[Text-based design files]
⁂

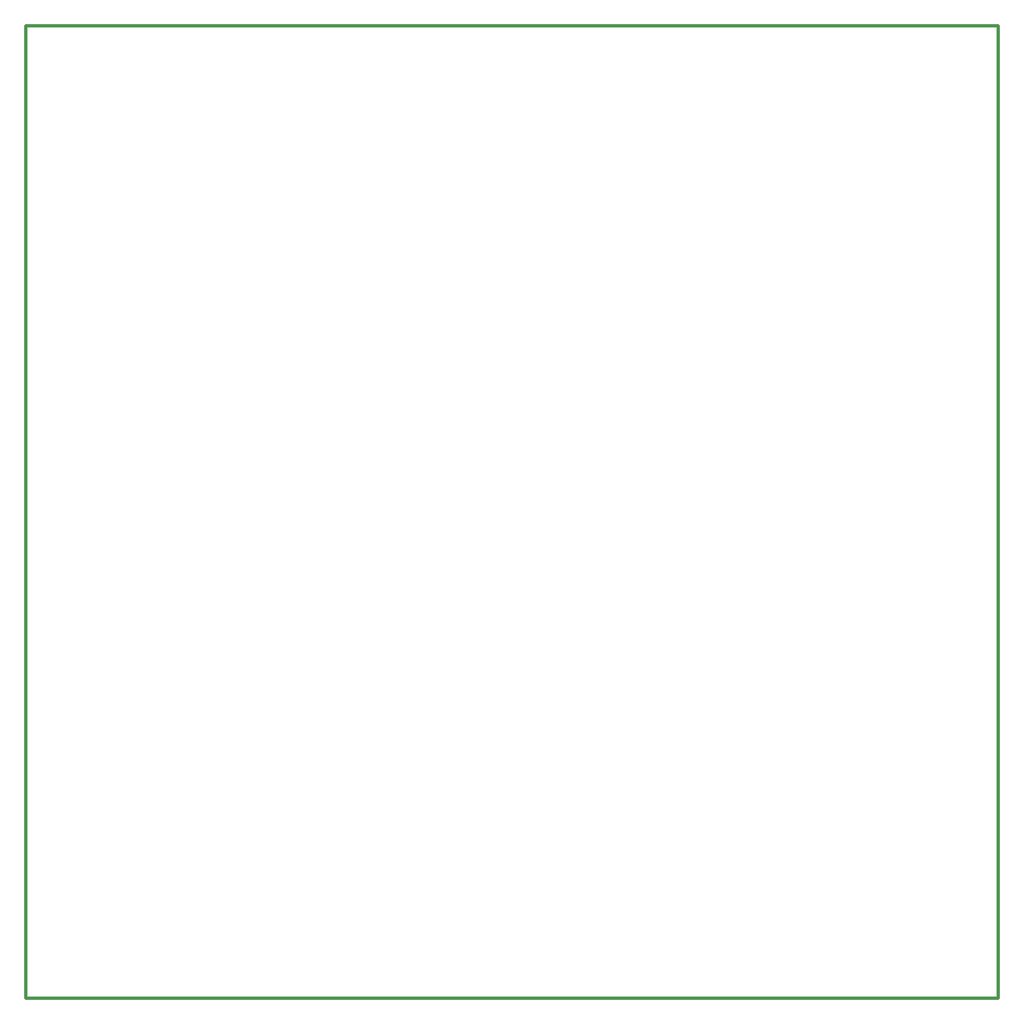
<source format=gko>
G04*
G04 #@! TF.GenerationSoftware,Altium Limited,Altium Designer,23.5.1 (21)*
G04*
G04 Layer_Color=16711935*
%FSLAX44Y44*%
%MOMM*%
G71*
G04*
G04 #@! TF.SameCoordinates,94069164-061E-4E51-8288-264057568BAF*
G04*
G04*
G04 #@! TF.FilePolarity,Positive*
G04*
G01*
G75*
%ADD110C,0.5000*%
D110*
X0Y1500000D02*
X1500000D01*
Y0D02*
Y1500000D01*
X0Y0D02*
X1500000D01*
X0D02*
Y1500000D01*
M02*

</source>
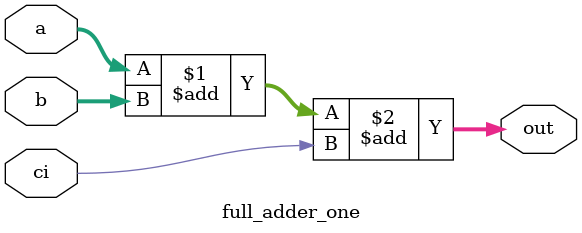
<source format=v>
module full_adder_one (a, b, ci, out);

  input [3:0]a, b;
  input ci;
  output [4:0]out;

  assign out = a + b + ci;

endmodule // full_add_one

</source>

⁂

### Exercise instructions
Filter the entries down to the lines that include the string "source".

### Written response
<source format=gko>
</source>
<source format=v>
</source>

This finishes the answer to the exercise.